Andaman & Nicobar Island has a history long back since the era of Mahabharat and Ramayan, though now proofs but still myths that the the name Andaman was presumed to be derived from Hanuman, who was known to the Malays as Handuman. The name Nicobar seems to be a corruption of the South Indian term ‘Nakkavaram’ (Land of the Naked) as indicated in the great Tanjore inscription of AD 1050.

Also there are some facts indicating that the Cholas and Marathas used parts of the Andaman and Nicobar as a base, sporadic exploratory missions by European naval powers and fleeting references from travellers such as Marco Polo. In short this island group has seen several rulers before independence.
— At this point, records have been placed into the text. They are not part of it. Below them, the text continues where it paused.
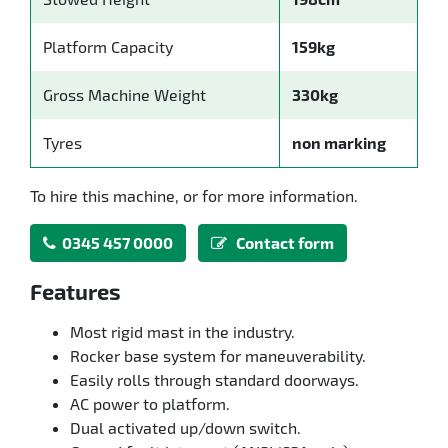
Platform Capacity
159kg
Gross Machine Weight
330kg
Tyres
non marking
To hire this machine, or for more information.
0345 457 0000
Contact form
Features
Most rigid mast in the industry.
Rocker base system for maneuverability.
Easily rolls through standard doorways.
AC power to platform.
Dual activated up/down switch.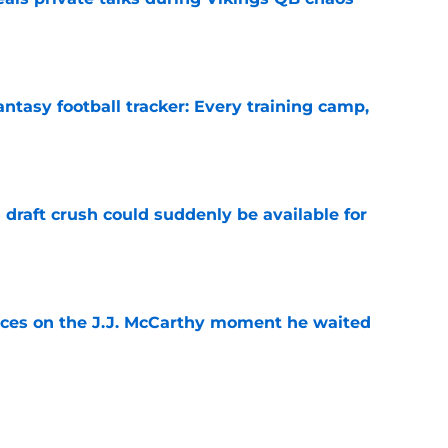
e
ntasy football tracker: Every training camp,
e
draft crush could suddenly be available for
e
ces on the J.J. McCarthy moment he waited
e
ers loaded 2027 Hall of Fame class with one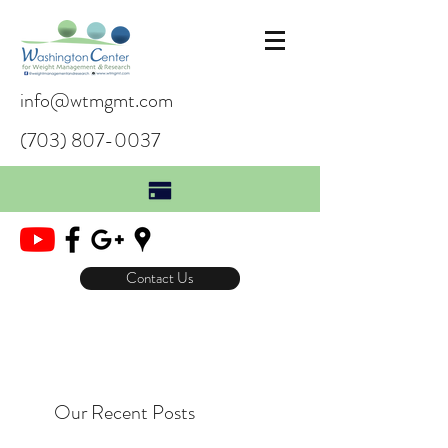
info@wtmgmt.com
(703) 807-0037
Contact Us
Our Recent Posts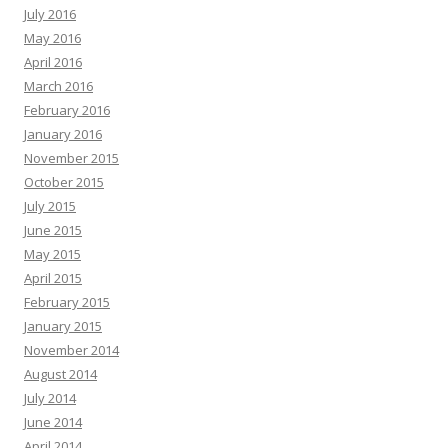
July 2016
May 2016
April 2016
March 2016
February 2016
January 2016
November 2015
October 2015
July 2015
June 2015
May 2015
April 2015
February 2015
January 2015
November 2014
August 2014
July 2014
June 2014
April 2014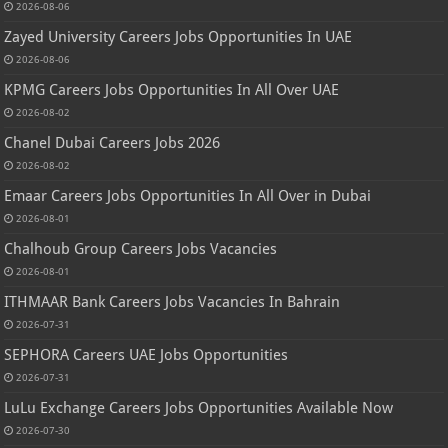
2026-08-06
Zayed University Careers Jobs Opportunities In UAE
2026-08-06
KPMG Careers Jobs Opportunities In All Over UAE
2026-08-02
Chanel Dubai Careers Jobs 2026
2026-08-02
Emaar Careers Jobs Opportunities In All Over in Dubai
2026-08-01
Chalhoub Group Careers Jobs Vacancies
2026-08-01
ITHMAAR Bank Careers Jobs Vacancies In Bahrain
2026-07-31
SEPHORA Careers UAE Jobs Opportunities
2026-07-31
LuLu Exchange Careers Jobs Opportunities Available Now
2026-07-30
It was annexed by the Marathas in late 17th century, who consumed vast areas of India. Later, the British used it as a penal colony mainly to detain regular criminals or freedom fighters, hence the name kalapani or “black waters” and during World War – II, the island was occupied by the Japanese. The Japanese viewed local islanders as spies and many of them lost their lives as a result.

Interestingly, when Netaji Subash Chandra Bose (one of the most influential leaders in the Indian independence movement) visited these Islands as an ally to the Japanese and he was made to visit Cellular Jail but was consciously prevented from visiting the section where locals were jailed on charges of spying. On 29th December 1943, Netaji Subhash Chandra Bose hoisted the flag of independent India on the island. He also established the first independent government here. Netaji renamed these islands as ‘Swaraj’ (Self-rule) and ‘Shaheed’ (Martyr). General Loganathan of the Indian National Army was appointed as the Governor of Andaman & Nicobar Islands. The headquarters of the Civil Administration was set up on 21st March, 1944 near the Gurudwara at Aberdeen Bazaar.

However through this vast majority of time, the various Andamanese people have been successful in maintaining their separated existence by diversifying into distinct linguistic, territorial and cultural groups. Finally, when India achieved independence in 1947, the Andaman and Nicobar Islands were incorporated into the Indian Union.